Reprojection Errors as Prompts for Efficient Scene Coordinate Regression
This work addresses inefficiencies in visual localization for robotics and AR/VR applications, but it is incremental as it builds on existing SCR methods with a novel sampling mechanism.
The paper tackles the problem of scene coordinate regression (SCR) for visual localization by addressing inefficiencies from training on all image regions, including dynamic objects and texture-less areas, and introduces an error-guided feature selection mechanism with SAM to filter out problematic areas, resulting in improved performance over existing SCR methods on Cambridge Landmarks and Indoor6 datasets.

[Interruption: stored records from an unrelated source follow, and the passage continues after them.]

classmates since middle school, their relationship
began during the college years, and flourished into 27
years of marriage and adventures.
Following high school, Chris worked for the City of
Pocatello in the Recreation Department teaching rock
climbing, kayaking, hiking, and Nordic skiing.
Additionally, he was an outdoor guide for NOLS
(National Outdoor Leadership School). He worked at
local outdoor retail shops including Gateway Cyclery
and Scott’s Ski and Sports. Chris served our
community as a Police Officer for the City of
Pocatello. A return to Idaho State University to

Scene coordinate regression (SCR) methods have emerged as a promising area of research due to their potential for accurate visual localization. However, many existing SCR approaches train on samples from all image regions, including dynamic objects and texture-less areas. Utilizing these areas for optimization during training can potentially hamper the overall performance and efficiency of the model. In this study, we first perform an in-depth analysis to validate the adverse impacts of these areas. Drawing inspiration from our analysis, we then introduce an error-guided feature selection (EGFS) mechanism, in tandem with the use of the Segment Anything Model (SAM). This mechanism seeds low reprojection areas as prompts and expands them into error-guided masks, and then utilizes these masks to sample points and filter out problematic areas in an iterative manner. The experiments demonstrate that our method outperforms existing SCR approaches that do not rely on 3D information on the Cambridge Landmarks and Indoor6 datasets.